C’est à la Ceni de réponde à ces allégations. La Ceni est indépendante. Elle est composée de manière paritaire. Elle a une loi et un règlement intérieur qui consacrent son indépendance. C’est à elle de l’utiliser et malheureusement l’opposition à cette fâcheuse tendance à accuser de tous les maux, tous ceux qui ne sont pas en droite ligne de ses desideratas lors des échéances électorales. Il n’y a pas si longtemps, c’était  la communauté internationale qui était accusée et on n’a comme l’impression qu’en Guinée que tout ce qui est bon se trouve du côté de l’opposition. Et tout ce qui est mauvais se trouve hors de l’opposition. Que ce soit le gouvernement, la Ceni, la mouvance présidentielle, la communauté internationale, dès l’instant où ils ne répondent pas exactement à ce que l’opposition souhaite.

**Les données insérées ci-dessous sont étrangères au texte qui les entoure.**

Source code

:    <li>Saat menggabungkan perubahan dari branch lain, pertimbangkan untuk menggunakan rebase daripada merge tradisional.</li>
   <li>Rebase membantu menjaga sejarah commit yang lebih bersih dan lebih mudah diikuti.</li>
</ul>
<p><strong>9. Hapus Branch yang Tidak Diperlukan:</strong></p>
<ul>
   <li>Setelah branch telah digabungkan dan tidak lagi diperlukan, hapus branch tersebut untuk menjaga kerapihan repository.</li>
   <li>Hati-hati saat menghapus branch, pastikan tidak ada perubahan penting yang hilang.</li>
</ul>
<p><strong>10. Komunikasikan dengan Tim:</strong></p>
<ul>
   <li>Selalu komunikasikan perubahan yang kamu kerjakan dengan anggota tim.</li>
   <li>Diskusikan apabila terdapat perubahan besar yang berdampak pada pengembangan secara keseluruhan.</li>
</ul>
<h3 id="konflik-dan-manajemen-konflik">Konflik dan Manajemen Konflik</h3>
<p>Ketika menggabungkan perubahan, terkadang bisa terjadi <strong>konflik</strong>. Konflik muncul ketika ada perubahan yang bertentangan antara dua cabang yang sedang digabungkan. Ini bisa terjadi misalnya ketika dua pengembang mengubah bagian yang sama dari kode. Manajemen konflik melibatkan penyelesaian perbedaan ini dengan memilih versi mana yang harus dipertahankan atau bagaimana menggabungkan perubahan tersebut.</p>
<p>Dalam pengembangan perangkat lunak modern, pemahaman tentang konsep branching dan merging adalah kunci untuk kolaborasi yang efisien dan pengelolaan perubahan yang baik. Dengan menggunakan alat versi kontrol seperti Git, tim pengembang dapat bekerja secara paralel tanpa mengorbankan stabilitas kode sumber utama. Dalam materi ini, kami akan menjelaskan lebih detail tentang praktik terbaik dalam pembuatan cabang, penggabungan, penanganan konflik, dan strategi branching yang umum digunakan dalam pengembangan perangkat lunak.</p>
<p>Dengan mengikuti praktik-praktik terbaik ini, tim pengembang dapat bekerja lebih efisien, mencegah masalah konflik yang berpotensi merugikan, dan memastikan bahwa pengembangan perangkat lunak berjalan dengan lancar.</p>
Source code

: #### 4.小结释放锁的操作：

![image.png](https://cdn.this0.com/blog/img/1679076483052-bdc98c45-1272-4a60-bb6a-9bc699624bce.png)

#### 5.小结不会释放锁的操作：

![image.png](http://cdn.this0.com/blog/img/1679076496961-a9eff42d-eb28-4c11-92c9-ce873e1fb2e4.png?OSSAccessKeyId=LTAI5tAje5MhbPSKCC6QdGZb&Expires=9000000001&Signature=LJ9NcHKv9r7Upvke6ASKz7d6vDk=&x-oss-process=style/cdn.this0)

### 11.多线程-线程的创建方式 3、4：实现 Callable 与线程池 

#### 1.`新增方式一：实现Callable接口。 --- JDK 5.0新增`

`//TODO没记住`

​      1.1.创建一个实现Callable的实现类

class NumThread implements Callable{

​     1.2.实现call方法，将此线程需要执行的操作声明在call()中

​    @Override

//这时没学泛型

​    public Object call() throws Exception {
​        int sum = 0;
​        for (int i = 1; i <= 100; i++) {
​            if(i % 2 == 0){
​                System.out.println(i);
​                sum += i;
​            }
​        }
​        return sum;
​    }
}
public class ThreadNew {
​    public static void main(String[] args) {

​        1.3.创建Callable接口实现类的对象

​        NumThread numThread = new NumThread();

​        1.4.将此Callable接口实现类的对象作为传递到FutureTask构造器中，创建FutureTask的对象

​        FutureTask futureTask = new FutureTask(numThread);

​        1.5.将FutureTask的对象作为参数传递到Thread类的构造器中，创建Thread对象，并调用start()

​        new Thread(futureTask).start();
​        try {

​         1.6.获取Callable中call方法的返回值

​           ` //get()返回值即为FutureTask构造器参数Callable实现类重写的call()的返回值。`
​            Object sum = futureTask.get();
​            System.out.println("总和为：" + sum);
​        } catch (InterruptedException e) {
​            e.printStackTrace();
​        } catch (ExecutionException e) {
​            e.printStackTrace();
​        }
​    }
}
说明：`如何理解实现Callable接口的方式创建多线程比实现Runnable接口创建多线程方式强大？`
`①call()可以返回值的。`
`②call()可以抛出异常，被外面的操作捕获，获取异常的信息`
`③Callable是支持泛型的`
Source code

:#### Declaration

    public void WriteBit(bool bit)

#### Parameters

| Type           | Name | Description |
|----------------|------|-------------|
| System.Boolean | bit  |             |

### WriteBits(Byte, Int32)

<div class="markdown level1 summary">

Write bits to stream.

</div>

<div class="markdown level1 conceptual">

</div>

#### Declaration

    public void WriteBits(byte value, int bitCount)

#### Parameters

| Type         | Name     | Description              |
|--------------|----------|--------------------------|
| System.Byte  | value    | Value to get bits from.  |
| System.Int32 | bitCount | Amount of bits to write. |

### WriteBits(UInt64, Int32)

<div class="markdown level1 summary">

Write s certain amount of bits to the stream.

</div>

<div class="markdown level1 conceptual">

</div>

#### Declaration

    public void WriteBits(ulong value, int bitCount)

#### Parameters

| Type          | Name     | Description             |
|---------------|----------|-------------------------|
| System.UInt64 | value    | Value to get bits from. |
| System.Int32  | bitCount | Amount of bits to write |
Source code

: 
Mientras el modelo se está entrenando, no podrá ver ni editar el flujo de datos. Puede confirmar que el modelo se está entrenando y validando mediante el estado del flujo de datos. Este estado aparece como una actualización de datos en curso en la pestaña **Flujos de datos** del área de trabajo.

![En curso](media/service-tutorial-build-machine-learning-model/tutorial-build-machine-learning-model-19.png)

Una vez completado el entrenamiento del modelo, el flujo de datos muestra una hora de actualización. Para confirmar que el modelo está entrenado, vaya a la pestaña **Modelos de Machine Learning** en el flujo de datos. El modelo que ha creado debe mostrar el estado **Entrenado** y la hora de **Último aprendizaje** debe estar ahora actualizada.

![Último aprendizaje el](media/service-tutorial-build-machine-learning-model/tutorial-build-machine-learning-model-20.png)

Nous allons clore cet entretien par le secteur de l’enseignement technique. Peut-on parler d’avancées dans les réformes engagées dans ce département ?

Tout à fait, j’espère qu’au niveau de la gouvernance pour le moment beaucoup de reformes ont été faites, qui rendent la gestion des établissements beaucoup plus saine, beaucoup plus transparente avec le système d’immatriculation des apprenants qui empêche les inscriptions frauduleuses. Le système de conseils d’établissements mis en place qui permet à tous les acteurs, que ce soit les secteurs privés, les apprenants, les parents d’élèves d’avoir une meilleure vision, une meilleure visibilité des ressources qui sont consacrées aux écoles. La mise en place également des manuels de procédure qui n’existait pas pour permettre une gestion standardisée, structurée et harmonisée des établissements de formation professionnelle. Ensuite la délocalisation d’un certain nombre de directions régionales, la coopération avec plusieurs entités nationales et internationales, je veux parler de l’Office marocain de la formation professionnelle, l’Agence française de développement (AFD), qui permettent aujourd’hui une amélioration des programmes. La fourniture d’un certain nombre équipements à plusieurs écoles et bien sûr l’effort fait sur le budget national de développement qui a permis la rénovation de plusieurs établissements. Tout ceci va nous permettre avec plus d’efforts  et avec beaucoup plus d’engagement d’arriver à un enseignement professionnel de qualité, à même de répondre au défi du développement de notre pays.